Em primeiro lugar, justificação não é chamado eficaz, como se pode depreender de Romanos 8.30 (“E aos que predestinou, a esses também chamou; e aos que chamou, a esses também justificou; e aos que justificou, a esses também glorificou”), nem tampouco confunde-se com regeneração. Enquanto a vocação eficaz e a regeneração nos fizeram compreender o evangelho e ter uma nova vida espiritual, sendo obras feitas em nós que nos levam a Deus, a justificação é exterior, uma obra feita por nós que nos torna aceitáveis perante Deus.
Em segundo lugar, justificação não é santificação. Santificação é processo gradativo de crescimento moral, pelo qual temos em nós aperfeiçoada a semelhança com Cristo. Justificação é ato realizado perfeitamente e de uma vez por todas, pelo qual nos é atribuída a justiça de Cristo. Na primeira, vamos tornando-nos gradativamente justos; na segunda, fomos considerados perfeitamente justos.
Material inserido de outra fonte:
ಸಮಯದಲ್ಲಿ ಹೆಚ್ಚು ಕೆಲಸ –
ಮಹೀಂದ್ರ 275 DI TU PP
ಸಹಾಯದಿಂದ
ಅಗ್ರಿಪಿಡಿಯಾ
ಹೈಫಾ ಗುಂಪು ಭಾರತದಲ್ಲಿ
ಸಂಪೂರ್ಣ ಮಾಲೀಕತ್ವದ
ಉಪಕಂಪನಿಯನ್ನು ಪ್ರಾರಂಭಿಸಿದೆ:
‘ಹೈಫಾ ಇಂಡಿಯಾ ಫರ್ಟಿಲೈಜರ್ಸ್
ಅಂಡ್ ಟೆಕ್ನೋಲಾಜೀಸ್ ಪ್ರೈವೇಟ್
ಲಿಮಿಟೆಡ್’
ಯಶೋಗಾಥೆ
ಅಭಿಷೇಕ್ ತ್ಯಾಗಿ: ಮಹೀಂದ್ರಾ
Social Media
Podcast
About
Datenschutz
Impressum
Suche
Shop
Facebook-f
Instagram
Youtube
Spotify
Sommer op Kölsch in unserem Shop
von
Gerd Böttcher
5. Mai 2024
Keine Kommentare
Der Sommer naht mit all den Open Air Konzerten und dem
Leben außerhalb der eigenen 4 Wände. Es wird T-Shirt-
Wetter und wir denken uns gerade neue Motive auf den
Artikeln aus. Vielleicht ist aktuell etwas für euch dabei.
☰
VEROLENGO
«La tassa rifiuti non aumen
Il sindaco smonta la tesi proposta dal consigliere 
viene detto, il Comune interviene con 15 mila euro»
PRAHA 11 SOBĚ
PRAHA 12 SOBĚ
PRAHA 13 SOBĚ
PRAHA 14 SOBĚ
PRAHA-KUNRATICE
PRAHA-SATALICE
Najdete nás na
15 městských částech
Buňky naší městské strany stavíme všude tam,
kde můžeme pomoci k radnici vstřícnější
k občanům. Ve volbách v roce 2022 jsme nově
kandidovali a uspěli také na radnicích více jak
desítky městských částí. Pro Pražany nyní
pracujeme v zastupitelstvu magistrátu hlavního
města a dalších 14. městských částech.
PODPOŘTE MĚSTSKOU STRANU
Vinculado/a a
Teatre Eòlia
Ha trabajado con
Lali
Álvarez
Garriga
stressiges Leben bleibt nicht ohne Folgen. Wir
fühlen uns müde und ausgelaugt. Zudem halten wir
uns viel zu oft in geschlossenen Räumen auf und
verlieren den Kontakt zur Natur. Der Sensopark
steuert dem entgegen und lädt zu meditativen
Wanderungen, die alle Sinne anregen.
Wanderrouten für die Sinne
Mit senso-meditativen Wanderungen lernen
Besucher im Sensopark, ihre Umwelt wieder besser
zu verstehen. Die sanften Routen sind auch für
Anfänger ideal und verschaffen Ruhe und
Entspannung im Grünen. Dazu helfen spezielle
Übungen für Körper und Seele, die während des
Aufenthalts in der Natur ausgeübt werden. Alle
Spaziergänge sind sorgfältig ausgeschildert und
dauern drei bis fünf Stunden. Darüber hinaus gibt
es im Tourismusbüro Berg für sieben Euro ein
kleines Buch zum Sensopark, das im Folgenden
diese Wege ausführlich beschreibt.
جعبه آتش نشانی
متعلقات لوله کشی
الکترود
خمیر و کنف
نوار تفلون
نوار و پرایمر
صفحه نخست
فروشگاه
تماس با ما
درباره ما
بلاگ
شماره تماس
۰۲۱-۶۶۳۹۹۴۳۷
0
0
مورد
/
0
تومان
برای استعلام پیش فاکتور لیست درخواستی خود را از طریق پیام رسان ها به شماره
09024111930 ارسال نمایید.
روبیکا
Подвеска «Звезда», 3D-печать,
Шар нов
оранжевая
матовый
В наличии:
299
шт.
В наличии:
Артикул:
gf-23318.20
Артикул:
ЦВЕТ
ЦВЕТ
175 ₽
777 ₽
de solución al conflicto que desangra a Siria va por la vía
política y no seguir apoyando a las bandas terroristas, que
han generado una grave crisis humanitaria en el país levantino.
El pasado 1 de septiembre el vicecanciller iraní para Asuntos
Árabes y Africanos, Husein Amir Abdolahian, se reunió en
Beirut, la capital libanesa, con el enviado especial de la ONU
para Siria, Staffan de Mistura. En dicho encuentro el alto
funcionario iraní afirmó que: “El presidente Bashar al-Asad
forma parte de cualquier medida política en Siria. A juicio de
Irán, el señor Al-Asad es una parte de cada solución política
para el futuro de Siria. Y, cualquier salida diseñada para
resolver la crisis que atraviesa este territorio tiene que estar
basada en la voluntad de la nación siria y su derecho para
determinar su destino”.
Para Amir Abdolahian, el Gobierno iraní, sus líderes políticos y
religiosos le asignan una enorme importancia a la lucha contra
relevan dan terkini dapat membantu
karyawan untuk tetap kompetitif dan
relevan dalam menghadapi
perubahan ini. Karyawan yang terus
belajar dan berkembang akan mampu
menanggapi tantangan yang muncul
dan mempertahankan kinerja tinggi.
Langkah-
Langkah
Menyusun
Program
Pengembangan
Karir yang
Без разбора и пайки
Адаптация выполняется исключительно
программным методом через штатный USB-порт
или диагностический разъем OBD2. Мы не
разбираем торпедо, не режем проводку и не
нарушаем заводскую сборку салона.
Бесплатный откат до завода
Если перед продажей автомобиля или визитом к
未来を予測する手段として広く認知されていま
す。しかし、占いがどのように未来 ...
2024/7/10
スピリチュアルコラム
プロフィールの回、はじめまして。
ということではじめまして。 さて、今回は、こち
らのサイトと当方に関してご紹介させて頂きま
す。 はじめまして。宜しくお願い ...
Em terceiro lugar, justificação também não é perdão, embora o inclua (Ef 1.7; Cl 1.14). Enquanto o perdão é apenas o aspecto negativo da justificação, pelo qual somos libertos da culpa e do inferno, a justificação inclui, ademais, o aspecto positivo, consistente de sermos considerados justos, merecedores do céu, pela atribuição à nossa conta dos méritos de Cristo.
Conclusão
Pelo exposto, vale destacar que a grande doutrina da justificação deve ser por nós prezada e buscada com a máxima diligência, como também ensinada com a máxima clareza. Conhecê-la é conhecer o evangelho e o Cristo que nele se revela. A justificação exalta em grau máximo as perfeições divinas. A justiça de Deus e a Sua santidade majestosa e moral, tanto quanto a Sua bondade, misericórdia e amor (Ef 1.6), se harmonizam extraordinariamente na justificação pela graça, pela redenção que há em Cristo, sendo Deus tanto justo como justificador daquele que tem fé em Jesus (Rm 3.26).
Por outro lado, a doutrina da justificação humilha o homem ao máximo, porque lhe retira em absoluto a possibilidade de salvação por quaisquer obras meritórias próprias (Rm 3.27; Gl 6.14; 1Co 1.31). Ademais, é na doutrina da justificação que o pecador que compreende com certa clareza a malignidade do seu pecado e as demandas da justiça do Deus santo e encontra amparo e segurança (Is 43.25). Por fim, nenhuma outra doutrina é tão indispensável às diversas áreas práticas da atividade da igreja, tais como o culto, o aconselhamento e a evangelização e missões.